Celebration North Theatre #9 12:40pm 2x$8.25
It took twelve years and 166 minutes to make this groundbreaking film. It's not that we haven't seen casts grow up through a series of films -- Harry Potter and the Up series anyone? -- but here we have one film following the same core cast from Grades 1 through 12 and the start of college for Mason Jr. It's a dangerous project. Who knows who your lead will grow up to be? Certainty not an artistic soulful eyed young Cary Elwes. (grin) And what happens if one of your cast doesn't make it? Thankfully they dodged this bullet.
Richard Linklater wrote and directed this "pseudo real life Truman Show" (grin), with Ellar Coltrane as Mason Jr., Ethan Hawke and Patricia Arquette as his divorced parents and Linklater's daughter Lorelei as the older sister. An assortment of others come in and out through the years, due to relationships, moving, new schools, career changes. It's not all domestic bliss, but it pulls back and does not descend into the full pathos and horror of a Law & Order: SVU episode. While not all sunshine and light, for the most part Boyhood is a gentle film. One of the real treats of filming sporadically over the years, there's no set dressing with the wrong tech -- people just use what they use, whether computers, phones, games.
Of course I frequently want to shake the kids out of their lethargy -- this is not my childhood. But the teen/tween eyerolling, smart talk and moody insolence, nice done. Linklater's daughter, Mrs. Dr. Phil read to me, didn't want to be in the movie any more and asked her dad to kill her off. Not that type of movie. But the rebellion? Came out perfect on the screen.
As for the artistic bent, Mason goes into photography. Though it bugged me that he didn't drag a camera with him everywhere. Me and my photo geek friends always did, though we didn't have dates. Once we see him wielding a Nikon DSLR, not sure of the model, possibly a D3100, and at a football game one of the fast f2.8 long zooms -- 70-200mm or 80-200mm. Expensive lens. I don't own one. On the way to college, the camera is a Canon 7D. Neither is a full-frame FX sensor, so one wonders what would have motivated him to jump systems. DX to FX? That would've been an easier sell. NOTE: This is the problem of knowing some technical area. I warn my students to duck when a prof's pet research topic comes up in class. Someone who is a firearms expert might have something to say about the guns in this movie; a car guy on the black Pontiac GTO.

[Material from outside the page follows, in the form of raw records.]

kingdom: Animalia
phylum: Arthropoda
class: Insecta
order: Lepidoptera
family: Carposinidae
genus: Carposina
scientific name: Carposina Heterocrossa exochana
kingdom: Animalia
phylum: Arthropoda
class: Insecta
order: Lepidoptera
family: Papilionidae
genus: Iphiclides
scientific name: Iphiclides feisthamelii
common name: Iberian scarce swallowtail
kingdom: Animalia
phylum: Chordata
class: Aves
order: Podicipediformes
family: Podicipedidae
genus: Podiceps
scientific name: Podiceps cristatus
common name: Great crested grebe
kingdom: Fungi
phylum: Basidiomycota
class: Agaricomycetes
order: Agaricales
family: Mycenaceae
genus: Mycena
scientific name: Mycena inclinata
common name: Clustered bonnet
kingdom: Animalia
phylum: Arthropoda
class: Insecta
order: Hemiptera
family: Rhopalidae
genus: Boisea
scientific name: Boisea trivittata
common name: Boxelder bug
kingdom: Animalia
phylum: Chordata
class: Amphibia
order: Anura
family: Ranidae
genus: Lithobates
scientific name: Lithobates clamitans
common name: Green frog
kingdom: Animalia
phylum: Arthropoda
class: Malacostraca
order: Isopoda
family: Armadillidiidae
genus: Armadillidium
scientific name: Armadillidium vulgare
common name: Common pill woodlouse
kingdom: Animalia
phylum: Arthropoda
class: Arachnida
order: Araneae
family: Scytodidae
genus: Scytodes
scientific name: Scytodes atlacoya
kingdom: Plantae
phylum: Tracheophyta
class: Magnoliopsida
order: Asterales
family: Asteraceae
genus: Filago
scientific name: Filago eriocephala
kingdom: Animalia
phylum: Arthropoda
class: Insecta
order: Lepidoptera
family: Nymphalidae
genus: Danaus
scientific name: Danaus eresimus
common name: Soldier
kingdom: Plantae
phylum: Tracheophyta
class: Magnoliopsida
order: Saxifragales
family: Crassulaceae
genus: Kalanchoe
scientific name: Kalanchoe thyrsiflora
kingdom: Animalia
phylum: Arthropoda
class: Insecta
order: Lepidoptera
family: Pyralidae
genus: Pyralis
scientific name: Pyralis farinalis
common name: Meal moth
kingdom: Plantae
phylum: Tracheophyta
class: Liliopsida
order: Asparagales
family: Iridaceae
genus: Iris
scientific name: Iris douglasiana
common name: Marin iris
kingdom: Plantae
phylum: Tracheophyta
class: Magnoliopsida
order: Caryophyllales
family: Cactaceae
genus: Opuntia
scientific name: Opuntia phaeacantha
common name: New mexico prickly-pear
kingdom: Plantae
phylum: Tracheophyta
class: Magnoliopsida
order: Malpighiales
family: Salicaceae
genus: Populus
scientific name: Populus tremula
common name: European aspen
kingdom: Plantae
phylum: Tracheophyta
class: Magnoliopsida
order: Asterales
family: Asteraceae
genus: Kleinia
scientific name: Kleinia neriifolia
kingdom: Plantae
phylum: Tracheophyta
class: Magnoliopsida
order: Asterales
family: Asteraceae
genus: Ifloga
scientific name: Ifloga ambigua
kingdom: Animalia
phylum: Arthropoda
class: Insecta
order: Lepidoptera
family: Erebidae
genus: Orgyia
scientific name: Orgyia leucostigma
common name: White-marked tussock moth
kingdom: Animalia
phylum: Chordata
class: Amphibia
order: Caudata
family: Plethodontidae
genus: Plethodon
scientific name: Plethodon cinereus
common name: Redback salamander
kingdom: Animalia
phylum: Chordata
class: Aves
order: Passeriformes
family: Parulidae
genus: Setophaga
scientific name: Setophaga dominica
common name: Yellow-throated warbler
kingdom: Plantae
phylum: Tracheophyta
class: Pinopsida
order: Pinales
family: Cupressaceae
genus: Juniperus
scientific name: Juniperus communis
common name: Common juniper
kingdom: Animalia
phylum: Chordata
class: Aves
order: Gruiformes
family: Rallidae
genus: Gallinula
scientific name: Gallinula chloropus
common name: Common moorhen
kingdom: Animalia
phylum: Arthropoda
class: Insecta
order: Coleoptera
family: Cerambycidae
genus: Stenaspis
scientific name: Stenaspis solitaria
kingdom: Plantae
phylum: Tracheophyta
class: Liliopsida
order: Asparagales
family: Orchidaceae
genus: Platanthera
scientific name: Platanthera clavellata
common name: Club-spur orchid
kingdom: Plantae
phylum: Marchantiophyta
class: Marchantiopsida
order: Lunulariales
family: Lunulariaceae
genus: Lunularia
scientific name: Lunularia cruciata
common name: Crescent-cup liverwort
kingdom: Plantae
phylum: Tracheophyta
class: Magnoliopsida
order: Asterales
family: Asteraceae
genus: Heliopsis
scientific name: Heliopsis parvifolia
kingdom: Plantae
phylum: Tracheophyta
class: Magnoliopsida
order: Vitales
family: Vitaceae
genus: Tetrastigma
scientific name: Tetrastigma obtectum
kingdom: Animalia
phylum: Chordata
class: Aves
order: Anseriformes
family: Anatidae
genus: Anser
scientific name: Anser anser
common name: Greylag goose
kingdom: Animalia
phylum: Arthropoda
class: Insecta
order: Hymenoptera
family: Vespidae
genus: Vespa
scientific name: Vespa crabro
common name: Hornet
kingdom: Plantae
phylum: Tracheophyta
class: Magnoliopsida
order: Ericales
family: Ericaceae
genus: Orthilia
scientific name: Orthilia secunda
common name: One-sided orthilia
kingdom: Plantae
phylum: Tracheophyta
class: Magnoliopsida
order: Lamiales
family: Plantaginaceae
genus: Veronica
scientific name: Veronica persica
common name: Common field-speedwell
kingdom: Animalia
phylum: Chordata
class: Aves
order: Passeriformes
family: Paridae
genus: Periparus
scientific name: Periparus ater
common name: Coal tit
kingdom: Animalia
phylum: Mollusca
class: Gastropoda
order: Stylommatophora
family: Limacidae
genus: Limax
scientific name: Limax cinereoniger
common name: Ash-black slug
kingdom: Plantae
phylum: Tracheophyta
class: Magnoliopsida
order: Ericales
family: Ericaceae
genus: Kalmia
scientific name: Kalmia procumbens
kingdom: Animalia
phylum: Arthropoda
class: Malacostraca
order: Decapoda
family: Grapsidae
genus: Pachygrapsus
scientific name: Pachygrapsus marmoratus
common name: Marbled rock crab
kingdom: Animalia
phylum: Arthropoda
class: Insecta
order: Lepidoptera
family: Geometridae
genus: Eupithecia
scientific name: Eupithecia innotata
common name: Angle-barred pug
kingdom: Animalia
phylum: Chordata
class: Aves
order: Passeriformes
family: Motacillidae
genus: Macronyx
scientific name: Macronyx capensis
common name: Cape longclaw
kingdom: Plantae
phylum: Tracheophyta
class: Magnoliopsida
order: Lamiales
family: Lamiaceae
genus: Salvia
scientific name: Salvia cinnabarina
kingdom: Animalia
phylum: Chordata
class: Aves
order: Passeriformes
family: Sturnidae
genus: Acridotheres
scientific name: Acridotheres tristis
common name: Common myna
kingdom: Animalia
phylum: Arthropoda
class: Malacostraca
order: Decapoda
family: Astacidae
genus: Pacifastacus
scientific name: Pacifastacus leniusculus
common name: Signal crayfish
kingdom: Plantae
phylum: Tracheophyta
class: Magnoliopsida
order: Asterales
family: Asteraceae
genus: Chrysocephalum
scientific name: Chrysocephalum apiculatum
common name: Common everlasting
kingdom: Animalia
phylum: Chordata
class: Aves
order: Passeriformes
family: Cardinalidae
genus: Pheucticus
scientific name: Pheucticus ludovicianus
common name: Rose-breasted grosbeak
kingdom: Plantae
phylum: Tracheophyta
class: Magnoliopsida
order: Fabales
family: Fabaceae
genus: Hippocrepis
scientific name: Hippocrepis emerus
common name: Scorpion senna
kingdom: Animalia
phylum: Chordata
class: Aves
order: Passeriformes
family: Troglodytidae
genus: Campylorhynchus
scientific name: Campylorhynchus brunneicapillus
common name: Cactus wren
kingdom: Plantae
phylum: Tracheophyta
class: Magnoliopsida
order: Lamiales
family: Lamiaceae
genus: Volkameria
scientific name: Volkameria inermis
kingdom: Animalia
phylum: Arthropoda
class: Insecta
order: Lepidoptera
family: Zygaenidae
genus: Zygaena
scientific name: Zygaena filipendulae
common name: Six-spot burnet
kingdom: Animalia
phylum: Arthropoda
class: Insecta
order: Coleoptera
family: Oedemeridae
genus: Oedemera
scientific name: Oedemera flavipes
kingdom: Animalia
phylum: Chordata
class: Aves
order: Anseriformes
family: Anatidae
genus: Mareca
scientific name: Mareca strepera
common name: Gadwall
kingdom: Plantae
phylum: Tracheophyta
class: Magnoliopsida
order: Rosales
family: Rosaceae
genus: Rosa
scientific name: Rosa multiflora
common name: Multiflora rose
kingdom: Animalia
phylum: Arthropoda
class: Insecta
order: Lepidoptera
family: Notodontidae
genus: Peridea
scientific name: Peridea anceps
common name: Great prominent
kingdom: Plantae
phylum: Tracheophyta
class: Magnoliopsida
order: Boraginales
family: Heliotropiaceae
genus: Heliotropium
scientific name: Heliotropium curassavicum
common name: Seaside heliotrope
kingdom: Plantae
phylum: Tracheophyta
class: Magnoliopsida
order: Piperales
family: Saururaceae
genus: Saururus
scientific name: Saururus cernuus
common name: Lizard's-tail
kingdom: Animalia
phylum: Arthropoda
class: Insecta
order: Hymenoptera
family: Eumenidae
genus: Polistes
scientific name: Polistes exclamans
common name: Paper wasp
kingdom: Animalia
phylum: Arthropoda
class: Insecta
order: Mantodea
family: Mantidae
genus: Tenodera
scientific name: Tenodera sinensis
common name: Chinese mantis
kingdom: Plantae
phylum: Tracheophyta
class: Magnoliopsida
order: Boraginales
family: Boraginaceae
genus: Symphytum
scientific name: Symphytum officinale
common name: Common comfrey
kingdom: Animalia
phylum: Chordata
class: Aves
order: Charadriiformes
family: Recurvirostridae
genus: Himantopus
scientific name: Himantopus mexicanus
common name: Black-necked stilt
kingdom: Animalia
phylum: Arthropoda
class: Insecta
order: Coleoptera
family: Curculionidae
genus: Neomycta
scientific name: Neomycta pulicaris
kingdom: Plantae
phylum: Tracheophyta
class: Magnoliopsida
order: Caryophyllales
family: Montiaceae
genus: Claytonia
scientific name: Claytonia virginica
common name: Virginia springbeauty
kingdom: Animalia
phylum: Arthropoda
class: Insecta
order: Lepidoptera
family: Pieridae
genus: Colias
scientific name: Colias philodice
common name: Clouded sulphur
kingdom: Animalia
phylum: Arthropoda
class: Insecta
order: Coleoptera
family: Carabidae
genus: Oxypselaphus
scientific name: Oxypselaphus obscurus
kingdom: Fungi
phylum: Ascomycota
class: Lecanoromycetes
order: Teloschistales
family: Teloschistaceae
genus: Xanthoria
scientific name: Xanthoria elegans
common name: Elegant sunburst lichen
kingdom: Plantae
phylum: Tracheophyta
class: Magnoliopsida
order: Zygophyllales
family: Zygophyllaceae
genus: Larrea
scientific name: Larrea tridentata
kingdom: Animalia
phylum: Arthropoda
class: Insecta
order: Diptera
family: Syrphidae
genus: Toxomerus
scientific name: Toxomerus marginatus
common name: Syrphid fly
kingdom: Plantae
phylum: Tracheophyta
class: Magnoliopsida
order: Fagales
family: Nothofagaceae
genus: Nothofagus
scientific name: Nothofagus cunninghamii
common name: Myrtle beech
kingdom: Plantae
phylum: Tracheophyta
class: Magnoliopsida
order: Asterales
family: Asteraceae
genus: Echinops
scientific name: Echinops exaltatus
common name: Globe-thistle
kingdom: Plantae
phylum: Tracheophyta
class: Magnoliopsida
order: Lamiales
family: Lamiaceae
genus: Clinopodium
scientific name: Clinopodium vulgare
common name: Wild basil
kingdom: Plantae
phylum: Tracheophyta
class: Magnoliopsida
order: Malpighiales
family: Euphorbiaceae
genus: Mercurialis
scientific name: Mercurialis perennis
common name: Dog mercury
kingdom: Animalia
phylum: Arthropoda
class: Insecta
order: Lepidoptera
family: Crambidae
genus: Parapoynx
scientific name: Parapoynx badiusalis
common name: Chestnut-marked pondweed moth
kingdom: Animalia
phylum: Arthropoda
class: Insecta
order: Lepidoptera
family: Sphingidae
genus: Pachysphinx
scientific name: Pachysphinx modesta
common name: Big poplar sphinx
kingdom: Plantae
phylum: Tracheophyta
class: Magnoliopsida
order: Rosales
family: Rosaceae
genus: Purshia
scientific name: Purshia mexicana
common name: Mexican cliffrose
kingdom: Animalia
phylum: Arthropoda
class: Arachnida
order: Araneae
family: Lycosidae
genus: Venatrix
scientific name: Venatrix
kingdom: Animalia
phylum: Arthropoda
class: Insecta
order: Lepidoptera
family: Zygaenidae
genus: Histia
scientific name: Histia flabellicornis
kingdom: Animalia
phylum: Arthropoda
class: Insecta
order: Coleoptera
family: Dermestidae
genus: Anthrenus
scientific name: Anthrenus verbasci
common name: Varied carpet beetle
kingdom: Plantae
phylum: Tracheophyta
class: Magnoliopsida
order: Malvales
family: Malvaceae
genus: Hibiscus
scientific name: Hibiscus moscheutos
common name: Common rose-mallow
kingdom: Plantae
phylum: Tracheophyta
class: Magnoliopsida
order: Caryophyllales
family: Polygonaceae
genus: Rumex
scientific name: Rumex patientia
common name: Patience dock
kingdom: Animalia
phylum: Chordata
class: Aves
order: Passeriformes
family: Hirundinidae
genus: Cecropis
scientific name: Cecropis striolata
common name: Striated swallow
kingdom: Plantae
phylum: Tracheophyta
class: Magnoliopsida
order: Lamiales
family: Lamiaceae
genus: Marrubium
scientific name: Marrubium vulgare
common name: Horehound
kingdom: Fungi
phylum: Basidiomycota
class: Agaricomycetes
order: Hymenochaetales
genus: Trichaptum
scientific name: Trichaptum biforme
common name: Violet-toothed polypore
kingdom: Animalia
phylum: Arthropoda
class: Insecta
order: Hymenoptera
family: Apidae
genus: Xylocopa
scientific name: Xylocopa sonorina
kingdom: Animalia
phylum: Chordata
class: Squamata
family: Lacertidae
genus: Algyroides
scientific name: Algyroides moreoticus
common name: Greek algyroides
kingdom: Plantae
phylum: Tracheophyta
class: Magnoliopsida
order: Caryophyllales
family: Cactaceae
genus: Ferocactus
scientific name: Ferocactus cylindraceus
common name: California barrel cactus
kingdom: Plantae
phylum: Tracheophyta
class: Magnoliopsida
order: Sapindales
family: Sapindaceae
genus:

If you're wondering why a film about a first grader gets an R rating, consider that he doesn't stay a first grader, the f-word and other swear words get frequent flyer mileage, even being made fun of at one point, there's a lot of drinking and some mild drug use, and teenage boys being teenage boys. Frankly, I think IFC Films is right -- there's a lot that teens under 17 should be seeing. There are, amidst some chaos, some excellent and some awful bits of advice to the kids, sometimes from unlikely sources. Alas, we still are subject in these United States to an antiquated and inadequate movie ratings system.
It's not a perfect film, to which some will complain it's too long, too talky, but it is a well done film. We need the length to make each age work. I particularly liked that they didn't use title slides to change time. Time just flowed.
Don't know how long this one will last in the theatres. We had at least twenty adults and seniors for an early Sunday show. Seek this out.
Trailers: Hector and the Search for Happiness Simon Pegg leaves his psychiatric practice to search the world for happiness. Supporting cast includes Toni Collette, the always great Stellan Skarsgård and Christopher Plummer. Birdman about a washed up superhero actor trying to reclaim some glory. Michael Keaton and Edward Norton, so you know it's likely to be strange and good, and of course Unbroken, Hunger Games 3.1 and Hobbit 3.
ARGH! -- When I posted this in the wee hours this morning, I went to look at it on Dreamwidth... And not there. Checked LiveJournal... not there. Normally I close the last preview window before posting, but I hadn't, so if necessary I could have scraped it off the preview and reconstructed it, but geesh. One more thing to try. Did Previous Page back to the screen which confirmed posting to Dreamwidth and crossposting to LiveJournal. With trepidation, I clicked on View This Entry... And there it was. But not elsewhere... except that it was dated August 1, not September 1. The writing of the post had crossed the midnight barrier and the month hadn't been incremented. Seem to recall something about that in a code update post. Guess it's not completely fixed. Edited the date and reposted and both blog sites moved it to the top of the heap. Whew. Relief.